Pode repetir na íntegra, palavra por palavra, o texto sobre os paralelepípedos do Morro do Cartório?

• _TRECHO DA PÁGINA_
%%

Sunday, July 21, 2013

Os paralelepípedos do Morro do Cartório

Os paralelepípedos do Morro do Cartório



Era uma rua de paralelepípedos e era dura de subir. Não uma rua. Era uma rampa. Íngreme, longa, cruel. Não era uma opção, era uma necessidade. Uma obrigação.
Era como eu chegava em casa, era a ladeira da minha casa. Quando subia, olhava para baixo. Olhar para cima, desanimava. Ver o que faltava para subir era muito desalentador. Isso mesmo, causava dor antecipada. Olhando para o chão, eu me distraía com as pedras, paralelepípedos, que nada mais são que pedras paralelas. Pedras, umas atrás das outras, cortadas em forma de retângulos, paralelos, par a par uns com outros,  pares, iguais, num infernal repetir.
Fechava os olhos, às vezes, e dava uns passos mais longos. Era para me enganar, fingir que ainda faltava muito, para eu mesmo me surpreender. Pensar que estava mais atrás, estando, de verdade mais na frente. Paralelepípedos. Ilusão, paralela ilusão.

%%

• _DADOS FORNECIDOS_
%%

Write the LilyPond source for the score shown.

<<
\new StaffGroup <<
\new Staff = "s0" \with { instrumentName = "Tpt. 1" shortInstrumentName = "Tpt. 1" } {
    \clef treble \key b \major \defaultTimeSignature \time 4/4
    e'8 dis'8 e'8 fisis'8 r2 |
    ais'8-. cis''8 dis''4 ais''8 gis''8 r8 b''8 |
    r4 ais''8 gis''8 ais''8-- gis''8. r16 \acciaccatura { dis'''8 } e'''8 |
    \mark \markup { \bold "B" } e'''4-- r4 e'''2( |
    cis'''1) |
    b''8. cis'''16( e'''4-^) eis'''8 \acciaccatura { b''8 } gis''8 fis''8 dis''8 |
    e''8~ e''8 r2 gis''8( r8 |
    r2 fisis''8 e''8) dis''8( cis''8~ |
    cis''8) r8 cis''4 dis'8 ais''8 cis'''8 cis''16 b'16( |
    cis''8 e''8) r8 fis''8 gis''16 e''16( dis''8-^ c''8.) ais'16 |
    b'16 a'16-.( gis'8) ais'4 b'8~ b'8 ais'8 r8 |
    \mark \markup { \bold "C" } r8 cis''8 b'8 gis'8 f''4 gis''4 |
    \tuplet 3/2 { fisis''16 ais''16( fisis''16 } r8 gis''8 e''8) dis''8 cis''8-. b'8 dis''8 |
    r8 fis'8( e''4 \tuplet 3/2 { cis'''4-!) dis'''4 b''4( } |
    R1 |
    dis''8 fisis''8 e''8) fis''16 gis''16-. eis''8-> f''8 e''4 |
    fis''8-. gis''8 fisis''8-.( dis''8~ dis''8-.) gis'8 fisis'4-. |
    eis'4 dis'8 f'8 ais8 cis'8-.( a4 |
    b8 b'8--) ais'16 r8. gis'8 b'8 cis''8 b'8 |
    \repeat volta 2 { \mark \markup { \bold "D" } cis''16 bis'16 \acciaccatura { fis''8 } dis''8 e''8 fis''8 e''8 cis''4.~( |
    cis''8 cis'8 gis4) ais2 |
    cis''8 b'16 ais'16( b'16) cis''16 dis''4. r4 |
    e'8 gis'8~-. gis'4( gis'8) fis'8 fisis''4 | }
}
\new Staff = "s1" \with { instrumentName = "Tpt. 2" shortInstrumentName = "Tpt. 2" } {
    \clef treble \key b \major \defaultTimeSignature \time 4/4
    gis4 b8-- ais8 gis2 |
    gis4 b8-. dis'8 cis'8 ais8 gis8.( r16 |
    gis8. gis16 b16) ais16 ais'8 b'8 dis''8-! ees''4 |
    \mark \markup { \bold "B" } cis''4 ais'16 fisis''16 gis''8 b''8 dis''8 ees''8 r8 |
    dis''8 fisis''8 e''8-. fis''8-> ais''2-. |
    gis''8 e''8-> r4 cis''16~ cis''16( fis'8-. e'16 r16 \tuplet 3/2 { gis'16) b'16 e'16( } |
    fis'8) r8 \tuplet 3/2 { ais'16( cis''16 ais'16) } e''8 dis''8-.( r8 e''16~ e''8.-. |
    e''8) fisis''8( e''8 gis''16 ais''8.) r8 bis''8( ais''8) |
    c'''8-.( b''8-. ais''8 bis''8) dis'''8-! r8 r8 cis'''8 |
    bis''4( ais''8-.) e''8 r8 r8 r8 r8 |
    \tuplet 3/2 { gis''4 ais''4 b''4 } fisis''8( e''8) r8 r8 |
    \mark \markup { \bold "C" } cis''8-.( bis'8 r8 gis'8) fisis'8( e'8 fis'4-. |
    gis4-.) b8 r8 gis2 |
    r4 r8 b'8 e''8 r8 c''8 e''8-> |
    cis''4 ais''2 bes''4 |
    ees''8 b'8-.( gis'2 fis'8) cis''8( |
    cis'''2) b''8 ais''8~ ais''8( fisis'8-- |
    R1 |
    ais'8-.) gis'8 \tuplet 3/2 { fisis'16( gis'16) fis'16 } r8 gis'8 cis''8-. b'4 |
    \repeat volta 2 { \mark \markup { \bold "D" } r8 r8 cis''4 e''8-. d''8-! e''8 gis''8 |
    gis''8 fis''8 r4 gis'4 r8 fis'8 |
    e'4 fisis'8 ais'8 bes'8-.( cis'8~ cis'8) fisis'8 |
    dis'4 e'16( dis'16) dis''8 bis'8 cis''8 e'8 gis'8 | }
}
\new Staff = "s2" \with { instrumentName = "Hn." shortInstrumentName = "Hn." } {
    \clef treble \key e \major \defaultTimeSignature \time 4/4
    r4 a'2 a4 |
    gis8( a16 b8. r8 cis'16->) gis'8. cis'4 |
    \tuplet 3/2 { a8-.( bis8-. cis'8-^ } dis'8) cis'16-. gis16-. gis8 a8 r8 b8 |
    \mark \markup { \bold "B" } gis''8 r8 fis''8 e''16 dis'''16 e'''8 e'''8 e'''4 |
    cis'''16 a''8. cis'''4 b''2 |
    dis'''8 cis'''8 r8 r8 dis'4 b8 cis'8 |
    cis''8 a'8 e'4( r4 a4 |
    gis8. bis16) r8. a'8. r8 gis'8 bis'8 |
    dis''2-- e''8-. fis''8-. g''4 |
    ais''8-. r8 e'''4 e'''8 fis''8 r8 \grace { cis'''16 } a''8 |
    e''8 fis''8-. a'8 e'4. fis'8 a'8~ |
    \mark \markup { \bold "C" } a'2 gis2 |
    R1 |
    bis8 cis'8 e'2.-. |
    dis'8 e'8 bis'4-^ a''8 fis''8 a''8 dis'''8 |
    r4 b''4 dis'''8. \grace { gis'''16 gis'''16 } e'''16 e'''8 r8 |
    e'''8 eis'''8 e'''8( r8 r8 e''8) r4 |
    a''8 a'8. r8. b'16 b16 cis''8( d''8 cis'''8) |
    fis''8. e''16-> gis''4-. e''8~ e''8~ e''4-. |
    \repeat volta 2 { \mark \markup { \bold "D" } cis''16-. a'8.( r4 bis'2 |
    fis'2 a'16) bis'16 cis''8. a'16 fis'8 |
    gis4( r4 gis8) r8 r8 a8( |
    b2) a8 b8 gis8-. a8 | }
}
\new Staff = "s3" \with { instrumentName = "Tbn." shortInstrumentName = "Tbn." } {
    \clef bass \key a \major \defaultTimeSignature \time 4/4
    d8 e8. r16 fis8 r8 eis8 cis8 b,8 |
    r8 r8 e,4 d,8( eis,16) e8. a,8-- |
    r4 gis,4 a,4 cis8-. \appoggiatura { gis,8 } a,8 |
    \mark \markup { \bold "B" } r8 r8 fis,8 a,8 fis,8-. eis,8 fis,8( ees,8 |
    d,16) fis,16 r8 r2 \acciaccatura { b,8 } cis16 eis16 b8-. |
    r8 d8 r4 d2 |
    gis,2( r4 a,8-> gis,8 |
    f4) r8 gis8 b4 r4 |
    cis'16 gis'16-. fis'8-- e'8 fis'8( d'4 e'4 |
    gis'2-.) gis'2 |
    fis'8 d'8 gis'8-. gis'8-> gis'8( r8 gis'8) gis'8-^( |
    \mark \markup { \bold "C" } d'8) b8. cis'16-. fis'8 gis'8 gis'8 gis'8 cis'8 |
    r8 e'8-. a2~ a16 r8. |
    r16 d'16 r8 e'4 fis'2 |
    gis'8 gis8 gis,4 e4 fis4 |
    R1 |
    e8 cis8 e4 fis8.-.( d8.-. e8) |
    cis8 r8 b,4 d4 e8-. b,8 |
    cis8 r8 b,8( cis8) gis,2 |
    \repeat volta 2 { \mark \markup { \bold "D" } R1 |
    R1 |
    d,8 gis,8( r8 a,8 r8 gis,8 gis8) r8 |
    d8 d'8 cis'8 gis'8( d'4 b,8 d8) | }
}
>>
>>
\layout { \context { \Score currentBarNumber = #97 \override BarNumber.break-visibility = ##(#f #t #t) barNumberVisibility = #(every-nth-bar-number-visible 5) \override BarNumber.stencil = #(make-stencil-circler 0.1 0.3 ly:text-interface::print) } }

%%

• _RESPOSTA_
Sunday, July 21, 2013

Os paralelepípedos do Morro do Cartório

Os paralelepípedos do Morro do Cartório



Era uma rua de paralelepípedos e era dura de subir. Não uma rua. Era uma rampa. Íngreme, longa, cruel. Não era uma opção, era uma necessidade. Uma obrigação.
Era como eu chegava em casa, era a ladeira da minha casa. Quando subia, olhava para baixo. Olhar para cima, desanimava. Ver o que faltava para subir era muito desalentador. Isso mesmo, causava dor antecipada. Olhando para o chão, eu me distraía com as pedras, paralelepípedos, que nada mais são que pedras paralelas. Pedras, umas atrás das outras, cortadas em forma de retângulos, paralelos, par a par uns com outros,  pares, iguais, num infernal repetir.
Fechava os olhos, às vezes, e dava uns passos mais longos. Era para me enganar, fingir que ainda faltava muito, para eu mesmo me surpreender. Pensar que estava mais atrás, estando, de verdade mais na frente. Paralelepípedos. Ilusão, paralela ilusão.